Now, the only way we can retrieve the value stored in m_startTickCount is using the elapsed_time_seconds column exposed by sys.dm_tran_active_snapshot_database_transactions. Unfortunately though, its precision is truncated to the seconds.

The following query, run in the scope of a snapshot transaction, would retrieve that value for you:

select dateadd (s, -elapsed_time_seconds, getdate ()) as tx_snapshot_time

from sys.dm_tran_active_snapshot_database_transactions ast join sys.dm_tran_current_transaction ct

on ast.transaction_sequence_num = ct. transaction_sequence_num

If you need further precision than the second, that’s not possible to obtain without peeping into SQL’s VAS (i.e. live debugging or memory dump analysis).

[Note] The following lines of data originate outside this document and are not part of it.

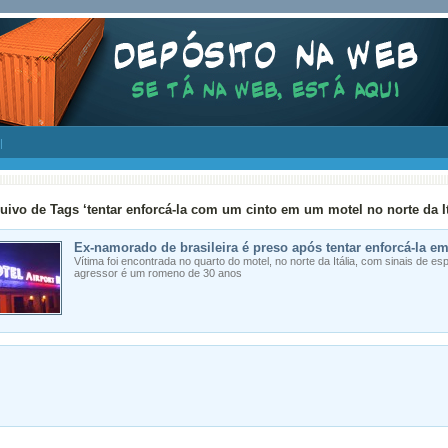
uivo de Tags ‘tentar enforcá-la com um cinto em um motel no norte da It
Ex-namorado de brasileira é preso após tentar enforcá-la em 
Vítima foi encontrada no quarto do motel, no norte da Itália, com sinais de e
agressor é um romeno de 30 anos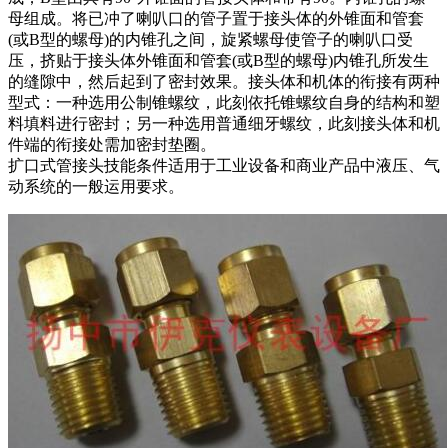
母组成。将已冲了喇叭口的管子置于接头体的外锥面和管套
(或B型的螺母)的内锥孔之间，旋紧螺母使管子的喇叭口受
压，挤贴于接头体外锥面和管套(或B型的螺母)内锥孔所发生
的缝隙中，然后起到了密封效果。接头体和机体的衔接有两种
型式：一种选用公制锥螺纹，此刻依托锥螺纹自身的结构和塑
料填料进行密封；另一种选用普通细牙螺纹，此刻接头体和机
件端的衔接处需加密封垫圈。
扩口式管接头技能条件适用于工业设备和商业产品中液压、气
动系统的一般运用要求。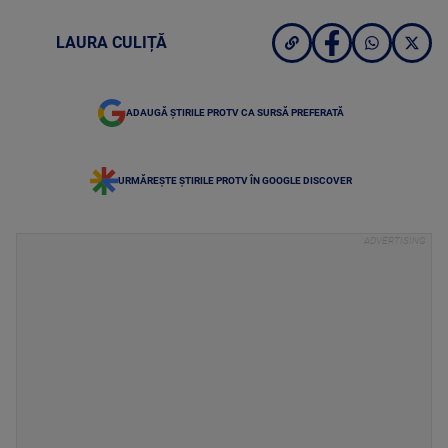
LAURA CULIȚĂ
ADAUGĂ ȘTIRILE PROTV CA SURSĂ PREFERATĂ
URMĂREȘTE ȘTIRILE PROTV ÎN GOOGLE DISCOVER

And the reason why precision is not so important in that value is because it is not used for reconciliation. Only the monotonically increasing discrete number (what I referred before as the timestamp) is what is used for reconciliation.

The clock time value is only exposed via the elapsed_time_seconds column of the DMV or the “Longest Transaction Running Time” performance counter of the “Transactions” performance object. Expressing the elapsed time in seconds, was considered an accurate enough unit so that the user has a very approximate idea of the amount of time each transaction has been running for.